Caroline was launched at Nursapore in 1827. Her early career as a country ship, trading east of the Cape of Good Hope, is currently obscure. From 1834 on she proceeded to make six voyages as a whaler in the southern whale fishery. She disappears from records available online in November 2023 after her return to Great Britain in 1859.

==Career==
Caroline first appeared in Lloyd's Register in 1834. She then became a whaler in the British Southern Whale Fishery.

| Year | Master | Owner | Trade | Source |
|---|---|---|---|---|
| 1834 | Meek | Wilson & Co. | London–South Seas | LR |

1st whaling voyage (1834–1838): Captain Meek cleared outward bound (in ballast) on 4 October 1834 for the South Seas. Meek was still her captain in November 1835. Caroline, G.Wheeler, master, returned from the Pacific on 26 May 1838 with 220 casks of whale oil.

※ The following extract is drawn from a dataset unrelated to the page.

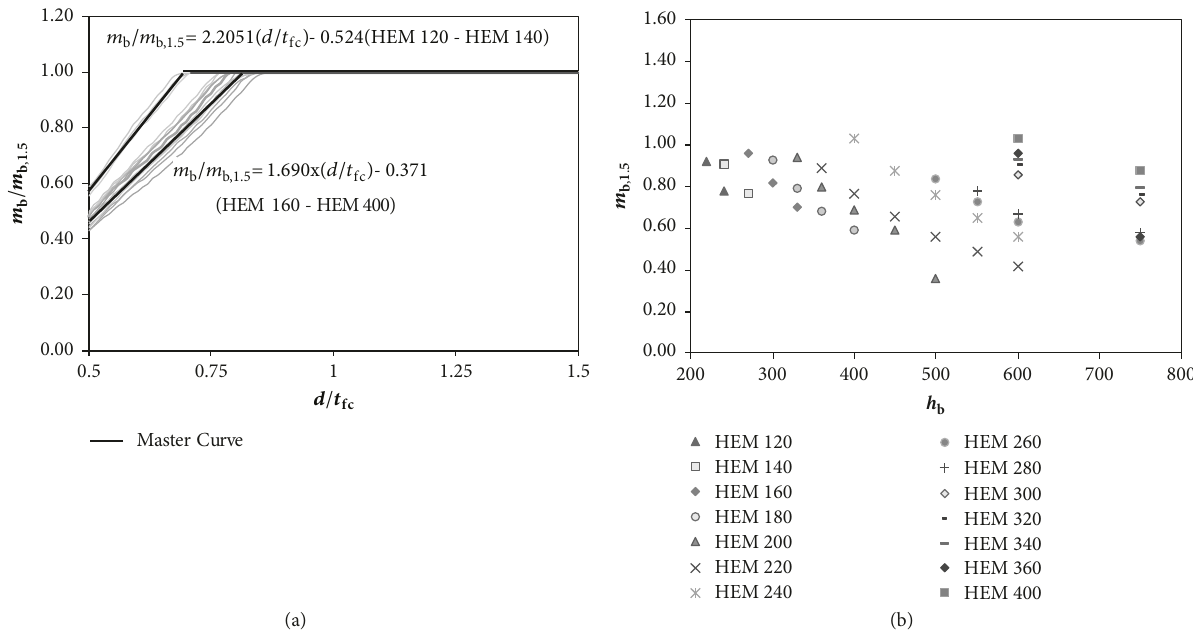
depending on the column section size. Equation (5) can be used to estimate 𝑚 b in case of beam-to-column joints having HEM 120 or HEM 140 column cross section.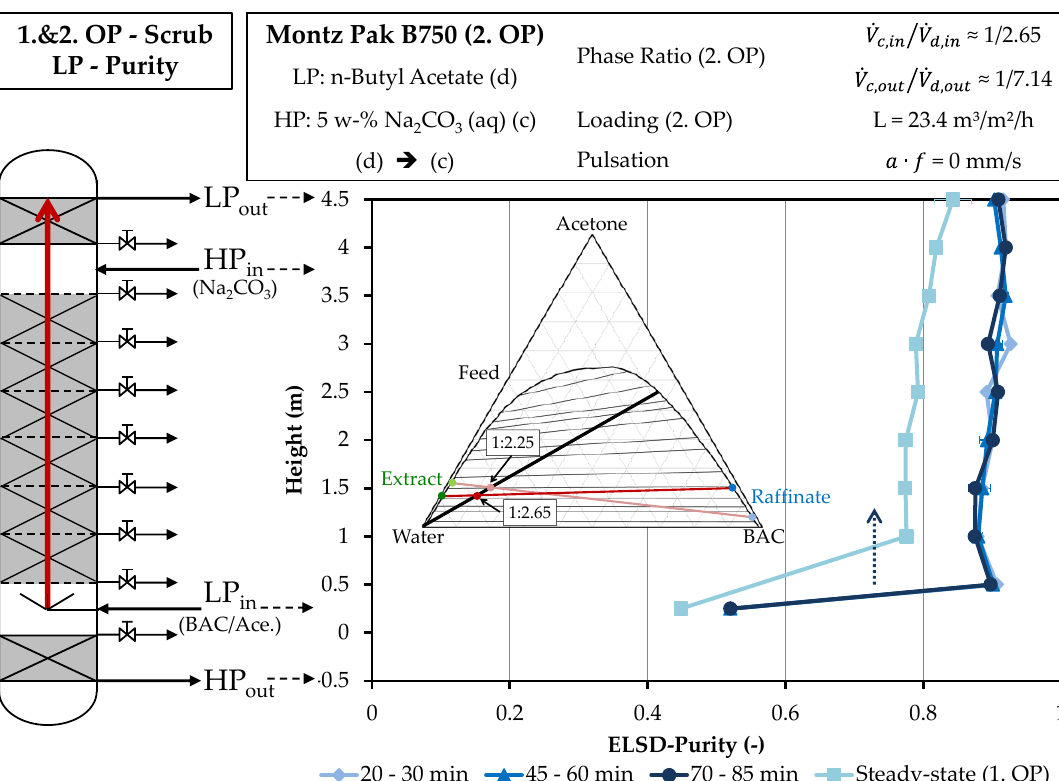
Figure 11. Comparison of the purity profiles across the column height of the light phase in the experimental progression of the first and second operating points of scrubbing. Purities are obtained by HPLC method described in Section 3.2.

2nd whaling voyage (1838–1843): Captain Drybugh (or Dryborough) sailed from England on 16 August 1834. On 16 June 1841 she put into Sydney leaky, having also lost her main mast, fore and main top masts, head, and four boats, and bowsprit sprung. She had encountered a hurricane on 4–5 June at . Caroline returned on 29 September 1843 with 280 casks (160 tons), of whale oil.

Caroline last appeared in LR in 1845, suggesting that she then changed her registry from Great Britain.

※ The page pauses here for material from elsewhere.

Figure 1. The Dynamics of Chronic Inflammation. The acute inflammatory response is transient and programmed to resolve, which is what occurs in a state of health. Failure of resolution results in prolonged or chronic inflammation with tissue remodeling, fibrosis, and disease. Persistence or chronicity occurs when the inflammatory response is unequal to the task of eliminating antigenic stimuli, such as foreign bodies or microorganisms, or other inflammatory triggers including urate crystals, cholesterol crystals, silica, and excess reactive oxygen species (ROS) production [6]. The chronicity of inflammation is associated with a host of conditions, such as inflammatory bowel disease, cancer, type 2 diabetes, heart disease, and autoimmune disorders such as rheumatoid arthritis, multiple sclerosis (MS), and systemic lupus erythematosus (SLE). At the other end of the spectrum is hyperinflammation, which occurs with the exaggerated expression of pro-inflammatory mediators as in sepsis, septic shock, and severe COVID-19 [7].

| Year | Master | Owner | Trade | Source & notes |
|---|---|---|---|---|
| 1845 | Wilson | Wilson | London–South Seas | LR; small repairs 1838 & 1848 |

3rd whaling voyage (1844-1847): Captain Wilson sailed from England on 1 April 1844. She returned on 3 September 1847 with 229 casks of whale oil and 11 casks of train (bowhead whale) oil (143 tons).

4th whaling voyage (1848–1851): Captain G. W. Andrew (or Andrews) sailed from England on 7 March 1848. Caroline returned on 21 October 1851 with 220 casks.

5th whaling voyage (1852–1855): Captain J. Trulles (or Tresslles) sailed from England on 3 February 1852. Caroline returned on 25 September 1855 with 60 casks.

6th whaling voyage (1856–1859): Captain G. Benson sailed in 1856. Caroline returned to England on 19 October 1859 with 66 casks of sperm oil.